News / Africa

    Diplomatic Engagement Not Enough in Sudan

    Eamon Omordha, right, Deputy Director of United Nations Integrated Referendum and Electoral Division, hands over a referendum ballot to Justice Chan Reec Madut, left, Chairman of the Southern Sudan Referendum Bureau, during a material handover ceremony in
    Eamon Omordha, right, Deputy Director of United Nations Integrated Referendum and Electoral Division, hands over a referendum ballot to Justice Chan Reec Madut, left, Chairman of the Southern Sudan Referendum Bureau, during a material handover ceremony in
    Michael Onyiego

    As the referendum in south Sudan rapidly approaches, experts warn that pressure is needed from all sides to create a stable environment for the vote as well as the possible split of the war-torn country in early 2011.

    With less than three weeks left until voters from across southern Sudan take to the polls to decide their region's future, Africa's largest country has become a ticking time-bomb watched nervously from all corners of the globe.

    Many expect that blast to separate Sudan into two new countries, but there is concern how violent the separation will be.

    2010 bore witness to the last gasps of the Comprehensive Peace Agreement - an internationally backed peace treaty between North and South, which was designed to make unity more attractive to the two sides still smoldering from a 21 year conflict.

    Now all that remains of the agreement is the January 9th referendum.  Despite the prospect of losing a majority of its critical oil revenues, northern officials - including Sudanese president Omar al-Bashir have agreed to respect the results.  But all is not well with the vote.

    The governments of North and South Sudan have yet to agree on crucial post-referendum agreements such as oil revenue sharing and the demarcation of the north-south border.
    Throughout the process international actors such as the United States have pushed hard on both sides to reach an agreement. 

    At the U.N. General Assembly meeting in late September, U.S. President Barack Obama held a Sudan Summit in hopes of an agreement.

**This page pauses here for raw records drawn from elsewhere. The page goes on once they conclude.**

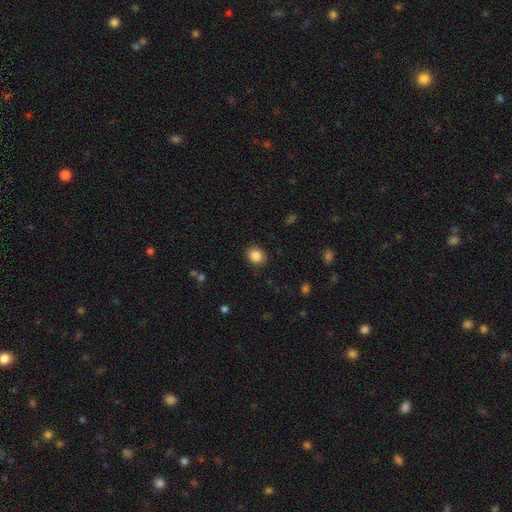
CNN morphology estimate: A smooth galaxy with no disk features (87%) that is round (52%).

Vote fractions:
- Smooth or featured? smooth: 87% / star or artifact: 9% / featured or disk: 4%
- How rounded? round: 52% / in between: 47% / cigar-shaped: 1%
- Merging? none: 87% / minor disturbance: 9% / major disturbance: 3% / merger: 1%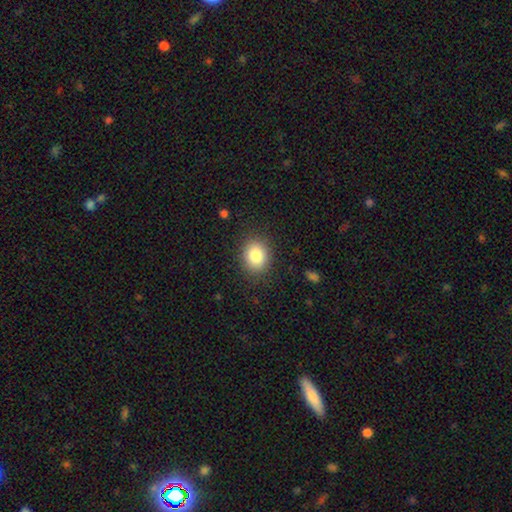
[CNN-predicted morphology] The model was most divided on "how rounded": round: 61%, in between: 39%, cigar-shaped: 1%. More confident: merging — none (87%); smooth or featured — smooth (84%).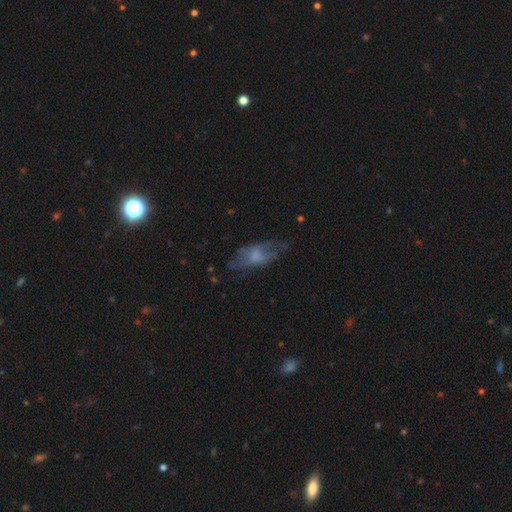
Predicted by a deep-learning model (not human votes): This appears to be a featured or disk galaxy (47%). Merging: none (50%).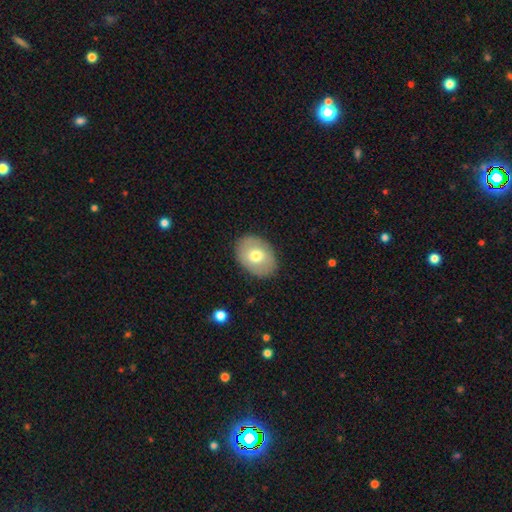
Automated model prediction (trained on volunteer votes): Overall: smooth (68%). How rounded: in between (72%). Merging: none (87%).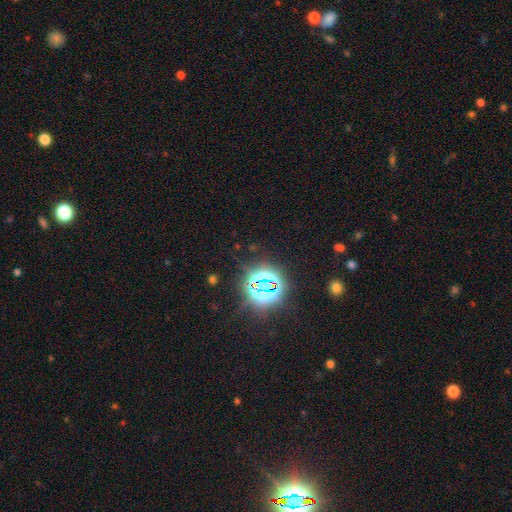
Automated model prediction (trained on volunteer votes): Morphology: type=star or artifact (82%).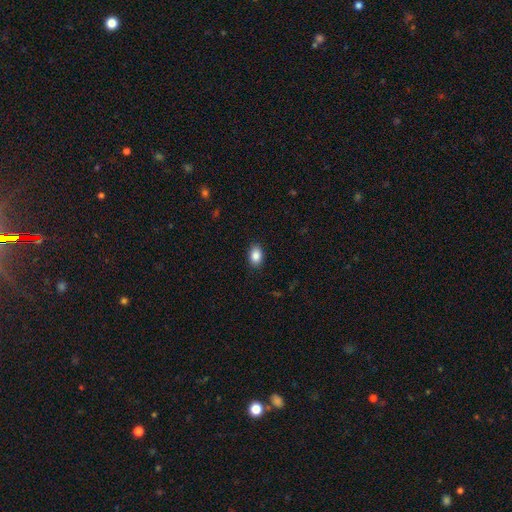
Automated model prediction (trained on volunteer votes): A smooth galaxy with no disk features (87%) that is in between round and cigar-shaped (82%).

Vote fractions:
- Smooth or featured? smooth: 87% / star or artifact: 8% / featured or disk: 5%
- How rounded? in between: 82% / round: 16% / cigar-shaped: 1%
- Merging? none: 88% / minor disturbance: 9% / major disturbance: 2% / merger: 1%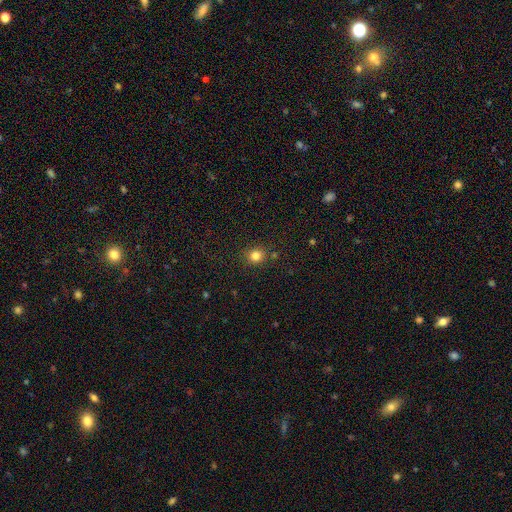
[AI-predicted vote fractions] This appears to be a smooth galaxy with no disk features (82%) that is round (84%). Merging: none (86%).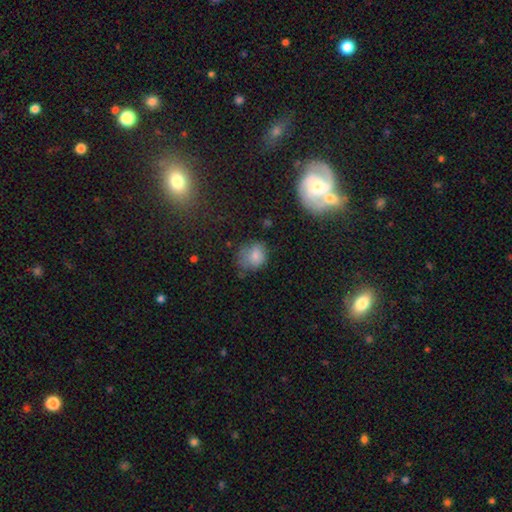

    State Department Spokesman P.J. Crowley again pushed for a final agreement during a follow-up to the summit in Ethiopia. "There are clear responsibilities that both North and South have," he said. "And while we worked through some of the issues this weekend, we expect that both sides, particularly Khartoum, needs to come to the next meeting prepared to reach an agreement."

    But an agreement was not reached.

    These long-running disputes have now been compounded by a recent decision to delay the simultaneous referendum in oil-rich Abyei region.  Abyei, which straddles the border, was set to decide whether it joins the north or south, but commission officials say logistical challenges have forced a delay of "a few days."

    Many see these developments as a precursor to war, but Zach Vertin of the Brussels-based International Crisis Group has urged caution for all actors involved.

    "The self determination vote will take place in January but that does not automatically equate to independence.  It is more likely that there will be a period between January and the end of the Peace Agreement's interim period in July 2011 to work out remaining details," Vertin said.

    But uncertainty surrounding the referendum has left the border dangerously militarized.  Members of the Sudanese Armed Forces stand guard along the north-south border just miles away from contingents of the Sudan People's Liberation Army of the south.

    Nobody believes a return to war would benefit either side, but the complexity of situation may take matters out of officials hands. According to Small Arms Survey, one of the flashpoints for violence may not actually be in the south, but just across the border.  If the referendum produces a split, there are many southern communities that could be left behind in the North.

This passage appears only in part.